Hoosiers beat by Cardinals

Wild pitching and three errors doomed the baseball team to its 21-4 loss to No. 22 Louisville on Tuesday at Sembower Field.

“I’m very disappointed with not only the result but the attitude and lack of aggressiveness on the mound,” IU Coach Tracy Smith said. “When you pitch timidly, that will be the result.”

From the beginning, IU’s pitching had trouble finding the strike zone consistently.

Despite walking two, hitting one batter and throwing a wild pitch, sophomore starter Matt Dearden worked out of trouble to keep the Cardinals scoreless in the first inning.

After IU went one-two-three in first, Dearden wouldn’t be as fortunate in the second inning, in which back-to-back doubles by Louisville’s Zac Wasserman and Kyle Gibson plated the first run of the game for the Cardinals. Gibson would score from second on the next play when sophomore Dustin DeMuth committed a throwing error on a tough play up the middle to give Louisville a 2-0 lead after two.

The Hoosiers would answer with three runs of their own in the bottom of the
second.

Junior Trace Knoblauch put IU on the board with a line drive single to center that scored freshman designated hitter Collin McEnery. Freshman catcher Chad Clark followed with a double down the left-field line to score Knoblauch, and after a DeMuth single, freshman Will Nolden drove Clark in from third to put IU up 3-2.

The lead would be short-lived as Louisville regained the lead with a two-run third inning and never looked back — adding four runs in the fourth and three more in the sixth to take a commanding 11-3 lead on only nine hits.

Smith said part of the reason why the IU pitchers struggled so much in the game was because they were trying to nibble the corners too much and put themselves in hitter counts.

“We were behind in almost every count,” Smith said. “Right now, we lack confidence, and that falls on me because we have to be more confident in what we have and in the fielders behind them.”

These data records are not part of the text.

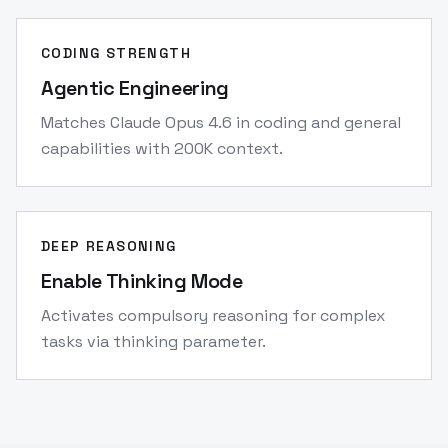
CODING STRENGTH
Agentic Engineering
Matches Claude Opus 4.6 in coding and general
capabilities with 200K context.
DEEP REASONING
Enable Thinking Mode
Activates compulsory reasoning for complex
tasks via thinking parameter.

Louisville would add one in the seventh and two in the eighth to extend the lead to 14-3.

In the eighth inning, freshman Danny Sader would drive in the last run of the day for the Hoosiers with a line drive RBI single to center. The hit was Sader’s second of the season, while the RBI was also number two on the year for Sader.

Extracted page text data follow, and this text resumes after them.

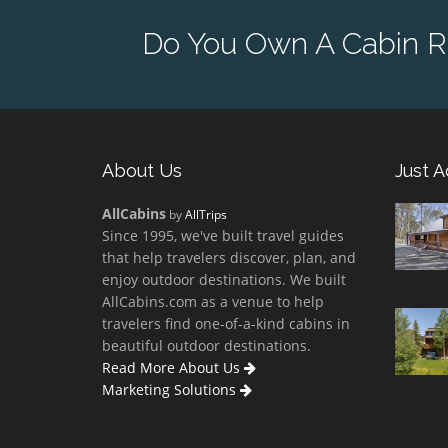
Do You Own A Cabin Re
About Us
Just 
AllCabins
by
AllTrips
Since 1995, we've built travel guides
that help travelers discover, plan, and
enjoy outdoor destinations. We built
AllCabins.com as a venue to help
travelers find one-of-a-kind cabins in
beautiful outdoor destinations.
Read More About Us
Marketing Solutions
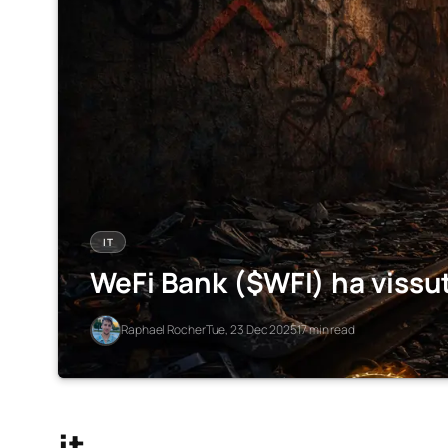
IT
WeFi Bank ($WFI) ha vissu
Raphael Rocher
Tue, 23 Dec 2025
17 min read
it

Overall, Louisville scored in every inning except for the first and fifth, including a seven-run ninth inning.

On the game, IU pitchers hit seven batters, walked 11 Cardinals, tossed nine wild pitches and contributed to two passed balls that eventually led to 15 earned runs against.

“Hitting is contagious. Pitching is contagious, and poor performances are contagious,” Smith said. “What we need right now is someone to step it up and understand that this isn’t acceptable because we have some capable pitchers that aren’t getting it done.”

After the game Knoblauch said the recent pitching struggles might be due to a loss of confidence — something the pitching staff had plenty of early in the season.

“I think the pitchers have just lost some confidence,” Knoblauch said. “At the beginning of the year, they carried the hitters and carried the defense, so maybe it’s a loss of confidence.”

Regardless of cause, Knoblauch reiterated that the team still has complete confidence in the staff.

“They are definitely good enough, every single one of them,” Knoblauch said. “We have faith that they will be able to get it back.”